Background: Recent efforts suggest an etiologic role of hepatitis B virus (HBV) infection in intrahepatic cholangiocarcinoma (ICC) and the involvement of hepatic progenitor cell in ICC development, without definitive conclusions. This case-control study was undertaken to investigate risk factors for ICC, and clinicopathological features of HBV-associated ICC were analyzed.
Methods: The report comprised 98 patients with pathologically confirmed ICC and 196 healthy control subjects. Logistic regression was used to determine odds ratios and 95% confidence intervals. The sex and age distributions of HBV-related and unrelated ICC patients were compared respectively with those of 882 HBV-associated hepatocellular carcinoma patients from a random selection, and the clinicopathological data of 62 ICC patients with or without HBV infection undergoing surgical resection were compared.
Results: There was an association between ICC and each of HBV infection, liver cirrhosis, hepatolithiasis, and liver fluke infestation with the odds ratios (95% confidence intervals) of 2.75 (1.27-5.95), 8.42 (2.50-28.37), 22.81 (7.16-72.68), and 3.55 (1.60-7.89), respectively, with a marked synergism of cirrhosis and HBV infection (20.67; 5.40-79.06). Compared with HBV-unrelated ICC patients, HBV-related ICC patients were more common in male and younger subjects, had a higher incidence of abnormal serum alfa-fetoprotein level, cirrhosis, and neutrophilic infiltration, and had a lower proportion of elevated carbohydrate antigen 19-9 (CA19-9) values.

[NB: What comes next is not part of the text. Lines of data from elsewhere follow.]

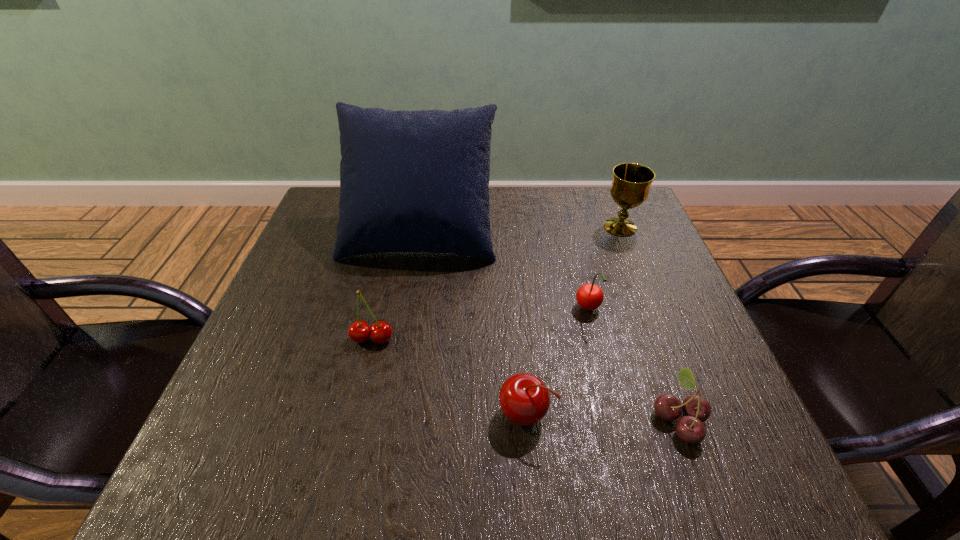
Image resolution: width=960 pixels, height=540 pixels. Find the location of `vacant space located 0.220m on the left of the chalice`. vacant space located 0.220m on the left of the chalice is located at coordinates (517, 227).

The width and height of the screenshot is (960, 540). Identify the location of blank area located 0.310m on the left of the farthest cherry. (428, 309).

The image size is (960, 540). Find the location of `vacant point located with the stems of the fourth farthest object pointing upwards`. vacant point located with the stems of the fourth farthest object pointing upwards is located at coordinates (354, 418).

Find the location of a particular element. The image size is (960, 540). vacant space situated 0.280m on the back of the second cherry from left to right is located at coordinates (515, 285).

You are a GUI agent. You are given a task and a screenshot of the screen. Output one action in this format:
    pyautogui.click(x=<x>, y=<y>)
    Task: Click on the free space located on the leaves of the shortest cherry
    The image size is (960, 540).
    Given the screenshot: What is the action you would take?
    [x=558, y=418]

Find the location of a particular element. vacant space located on the leaves of the shortest cherry is located at coordinates (558, 418).

Image resolution: width=960 pixels, height=540 pixels. In order to click on free space located 0.180m on the leaves of the shortest cherry in this screenshot , I will do `click(546, 418)`.

Where is `cushion that is at the far edge`? This screenshot has height=540, width=960. cushion that is at the far edge is located at coordinates (410, 181).

Locate an element on the screen. chalice at the far edge is located at coordinates (630, 188).

What are the coordinates of `object that is at the left edge` in the screenshot? It's located at (410, 181).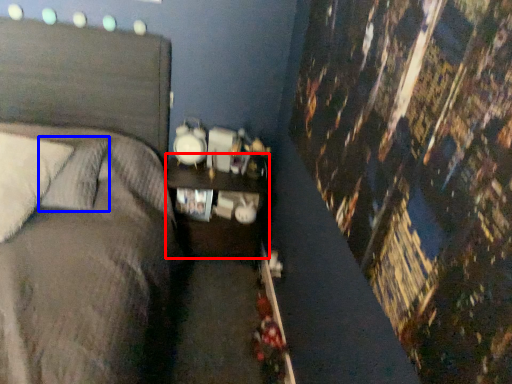
Question: Which point is further to the camera, nightstand (highlighted by a red box) or pillow (highlighted by a blue box)?

Choices:
 (A) nightstand
 (B) pillow

Answer: (A)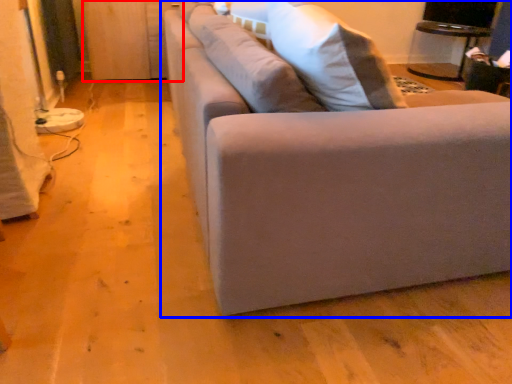
Question: Which object appears closest to the camera in this image, dresser (highlighted by a red box) or studio couch (highlighted by a blue box)?

Choices:
 (A) dresser
 (B) studio couch

Answer: (B)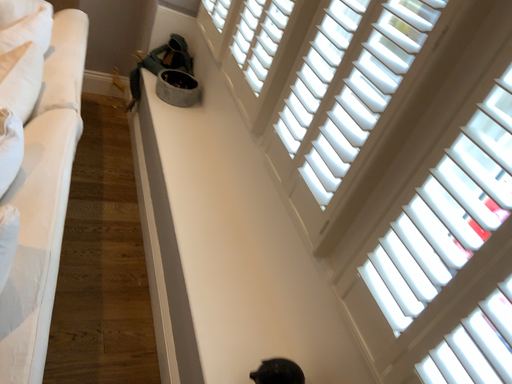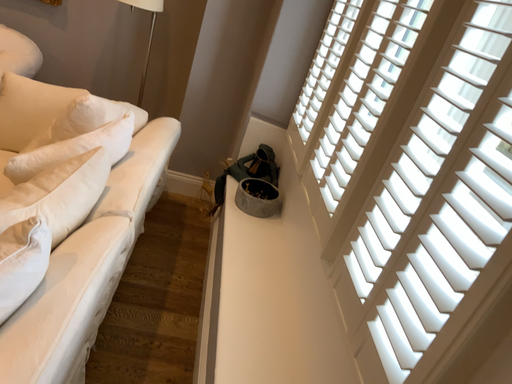
Question: Which way did the camera rotate in the video?

Choices:
 (A) rotated left
 (B) rotated right

Answer: (A)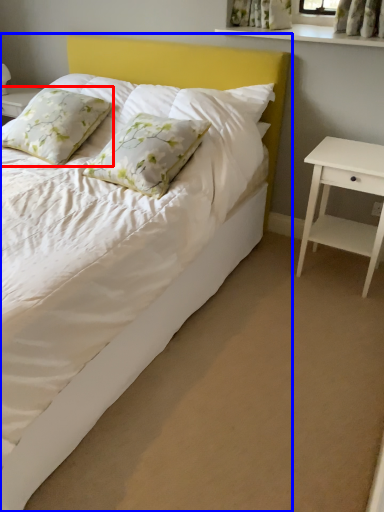
Question: Which object appears closest to the camera in this image, pillow (highlighted by a red box) or bed (highlighted by a blue box)?

Choices:
 (A) pillow
 (B) bed

Answer: (B)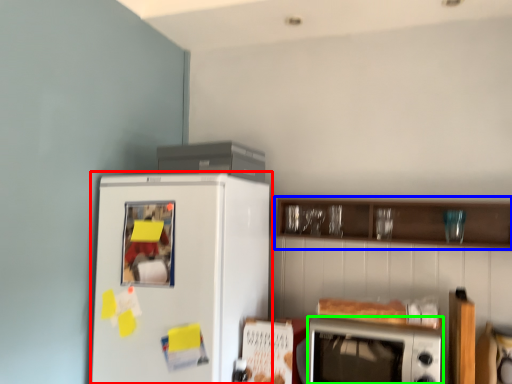
Question: Which is farther away from refrigerator (highlighted by a red box)? cabinetry (highlighted by a blue box) or microwave oven (highlighted by a green box)?

Choices:
 (A) cabinetry
 (B) microwave oven

Answer: (A)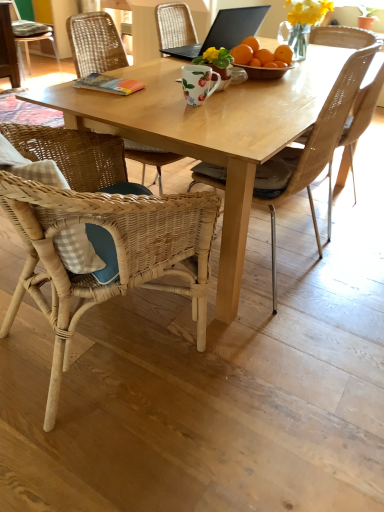
Question: Is point (87, 186) positioned closer to the camera than point (379, 39)?

Choices:
 (A) farther
 (B) closer

Answer: (B)

Question: Is woven wicker chair at lower left, arranged as the third chair when viewed from the right, taller or shorter than woven wicker chair at right, which is the 3th chair from front to back?

Choices:
 (A) tall
 (B) short

Answer: (B)

Question: Estimate the real-world distances between objects in this image. Which object is farther from the woven wicker chair at right, the second chair viewed from the back?

Choices:
 (A) black matte laptop at upper center
 (B) woven wicker chair at lower left, the 4th chair when ordered from back to front
 (C) woven wood chair at upper left, which is the 1th chair from back to front
 (D) green leafy plant at upper right
 (E) woven wood chair at center, acting as the 2th chair starting from the right

Answer: (C)

Question: Which object is the closest to the floral matte coffee cup at center?

Choices:
 (A) woven wood chair at upper left, which is the fourth chair from front to back
 (B) woven wicker chair at right, the second chair viewed from the back
 (C) woven wicker chair at lower left, which ranks as the 1th chair in front-to-back order
 (D) woven wood chair at center, the 2th chair in the front-to-back sequence
 (E) black matte laptop at upper center

Answer: (D)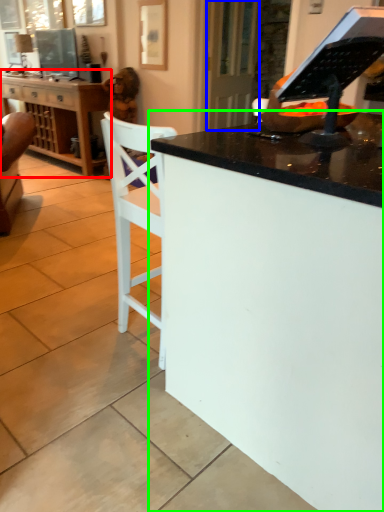
Question: Which is farther away from cabinetry (highlighted by a red box)? glass door (highlighted by a blue box) or desk (highlighted by a green box)?

Choices:
 (A) glass door
 (B) desk

Answer: (B)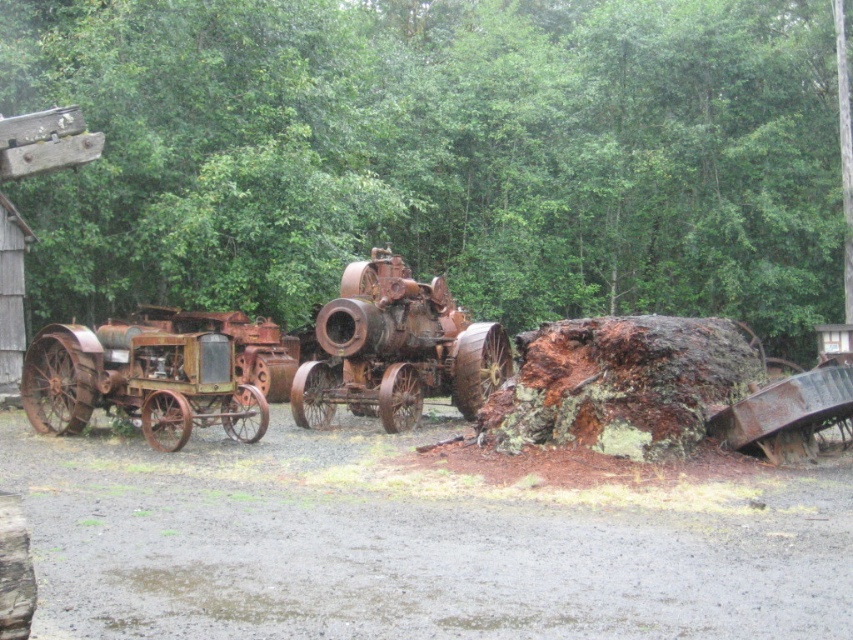
Question: Can you confirm if green leafy tree at upper center is positioned to the left of rusty metal tractor at left?

Choices:
 (A) yes
 (B) no

Answer: (B)

Question: Is green leafy tree at upper center to the left of rusty metal tractor at left from the viewer's perspective?

Choices:
 (A) yes
 (B) no

Answer: (B)

Question: Does green leafy tree at upper center come in front of rusty metal tractor at left?

Choices:
 (A) no
 (B) yes

Answer: (B)

Question: Which point is closer to the camera?

Choices:
 (A) (462, 337)
 (B) (811, 211)

Answer: (A)

Question: Which object is farther from the camera taking this photo?

Choices:
 (A) rusty metal tractor at center
 (B) rusty metal tractor at left
 (C) green leafy tree at upper center

Answer: (A)

Question: Which is nearer to the rusty metal tractor at center?

Choices:
 (A) green leafy tree at upper center
 (B) rusty metal tractor at left

Answer: (B)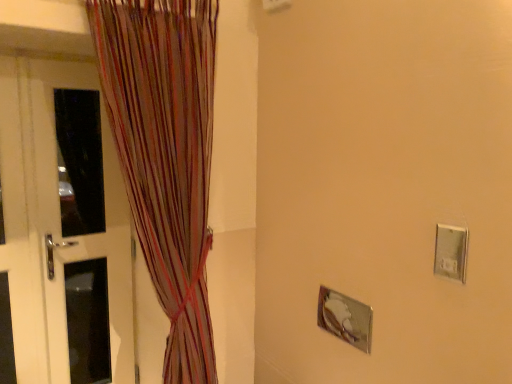
Question: From a real-world perspective, is white glossy door at left located higher than silver metallic electric outlet at right?

Choices:
 (A) yes
 (B) no

Answer: (B)

Question: Is the surface of white glossy door at left in direct contact with silver metallic electric outlet at right?

Choices:
 (A) yes
 (B) no

Answer: (B)

Question: From a real-world perspective, is white glossy door at left positioned under silver metallic electric outlet at right based on gravity?

Choices:
 (A) yes
 (B) no

Answer: (A)

Question: Is white glossy door at left to the left of silver metallic electric outlet at right from the viewer's perspective?

Choices:
 (A) yes
 (B) no

Answer: (A)

Question: From the image's perspective, is white glossy door at left located above silver metallic electric outlet at right?

Choices:
 (A) no
 (B) yes

Answer: (A)

Question: Considering their positions, is white glossy door at left located in front of or behind silver metallic electric outlet at right?

Choices:
 (A) behind
 (B) front

Answer: (A)

Question: Considering the positions of white glossy door at left and silver metallic electric outlet at right in the image, is white glossy door at left wider or thinner than silver metallic electric outlet at right?

Choices:
 (A) thin
 (B) wide

Answer: (B)

Question: Considering the positions of white glossy door at left and silver metallic electric outlet at right in the image, is white glossy door at left taller or shorter than silver metallic electric outlet at right?

Choices:
 (A) short
 (B) tall

Answer: (B)

Question: From a real-world perspective, is white glossy door at left positioned above or below silver metallic electric outlet at right?

Choices:
 (A) below
 (B) above

Answer: (A)

Question: In terms of width, does silver metallic electric outlet at right look wider or thinner when compared to multicolored striped curtain at left?

Choices:
 (A) wide
 (B) thin

Answer: (B)

Question: In terms of size, does silver metallic electric outlet at right appear bigger or smaller than multicolored striped curtain at left?

Choices:
 (A) small
 (B) big

Answer: (A)

Question: From the image's perspective, relative to multicolored striped curtain at left, is silver metallic electric outlet at right above or below?

Choices:
 (A) above
 (B) below

Answer: (B)

Question: Considering the positions of point 443,243 and point 174,28, is point 443,243 closer or farther from the camera than point 174,28?

Choices:
 (A) farther
 (B) closer

Answer: (B)

Question: Based on their sizes in the image, would you say silver metallic electric outlet at right is bigger or smaller than white glossy door at left?

Choices:
 (A) small
 (B) big

Answer: (A)

Question: Would you say silver metallic electric outlet at right is to the left or to the right of white glossy door at left in the picture?

Choices:
 (A) left
 (B) right

Answer: (B)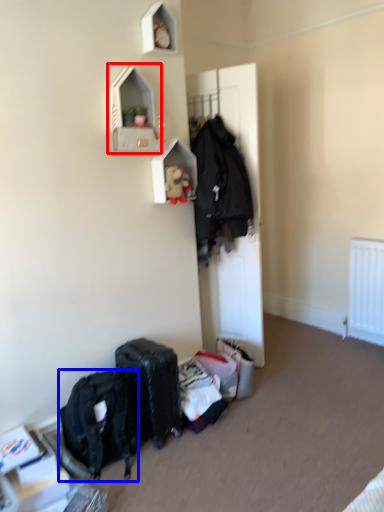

Conclusions: The independent association of HBV infection with ICC, synergy between cirrhosis and HBV infection, and some clinicopathological similarities between HBV-related ICC and hepatocellular carcinoma suggests that both may share similar or common tumorigenic process and may possibly originate from malignant transformation of hepatic progenitor cell.